I will not hail you.
I will however show you the choicest spots to get hit by hail:
(Image removed from quote.)
Think east coast. Appalachia and Missouri (maybe?) will put you right where you need to be. 

A DC-9 crashed in New Hope, Georgia, sometime, if I remember right in the late 70's. A captain flew into a "hail shaft" at about 18,000 feet, resulting in loss of power both engines along with handling problems. Crashed landed on old Georgia hwy 92, if I remember correctly, but problem was telephone poles beside highway, right wing hit one, spun a/c into a grocery store parking lot. Can't remember number of dead, but there were many who lived, including the flight crew. Hail is very dangous whether in the air or on the ground!! LOL
Southern Fight 242 (Huntsville-Atlanta) entered severe thunderstorms between FL170 and FL140 over Rome, GA. Both engines failed and couldn't be restarted. An emergency landing was carried out on State Spur Highway 92. The aircraft crashed.

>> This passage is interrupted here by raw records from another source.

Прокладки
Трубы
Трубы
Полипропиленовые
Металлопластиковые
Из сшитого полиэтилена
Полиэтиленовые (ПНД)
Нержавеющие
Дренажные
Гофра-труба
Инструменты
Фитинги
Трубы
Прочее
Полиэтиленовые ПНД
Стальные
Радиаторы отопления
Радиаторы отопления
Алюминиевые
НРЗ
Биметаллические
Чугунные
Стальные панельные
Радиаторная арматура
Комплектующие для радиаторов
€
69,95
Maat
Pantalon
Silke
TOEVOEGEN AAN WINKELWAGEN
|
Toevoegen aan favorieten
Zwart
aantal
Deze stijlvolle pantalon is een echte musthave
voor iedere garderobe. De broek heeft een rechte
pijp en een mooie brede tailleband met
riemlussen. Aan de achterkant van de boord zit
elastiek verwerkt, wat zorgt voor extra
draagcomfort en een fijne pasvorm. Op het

PROBABLE CAUSE: "Total and unique loss of thrust from both engines while the aircraft was penetrating an area of severe thunderstorms. The loss of thrust was caused by the ingestion of massive amounts of water and hail which, in combination with thrust lever movement, induced severe stalling in and major damage to the engine compressors.

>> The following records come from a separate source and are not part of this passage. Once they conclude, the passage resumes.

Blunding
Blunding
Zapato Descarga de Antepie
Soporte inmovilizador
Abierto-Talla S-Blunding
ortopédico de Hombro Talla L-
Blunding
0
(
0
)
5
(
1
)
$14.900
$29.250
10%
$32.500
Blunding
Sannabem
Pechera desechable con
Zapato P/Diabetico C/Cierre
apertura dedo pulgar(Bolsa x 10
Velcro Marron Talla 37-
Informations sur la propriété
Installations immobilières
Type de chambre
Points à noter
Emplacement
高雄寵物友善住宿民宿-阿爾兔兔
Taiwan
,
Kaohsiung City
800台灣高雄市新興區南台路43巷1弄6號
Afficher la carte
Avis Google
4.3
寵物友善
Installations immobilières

Major contributing factors include the failure of the company's dispatching system to provide the flight crew with up-to-date severe weather information pertaining to the aircraft's intended route of flight, the captain's reliance on airborne weather radar for penetration of thunderstorm areas, and limitations in the FAA's ATC system which precluded the timely dissemination of real-time hazardous weather information to the flight
This is a copy of NTSB report after investigation.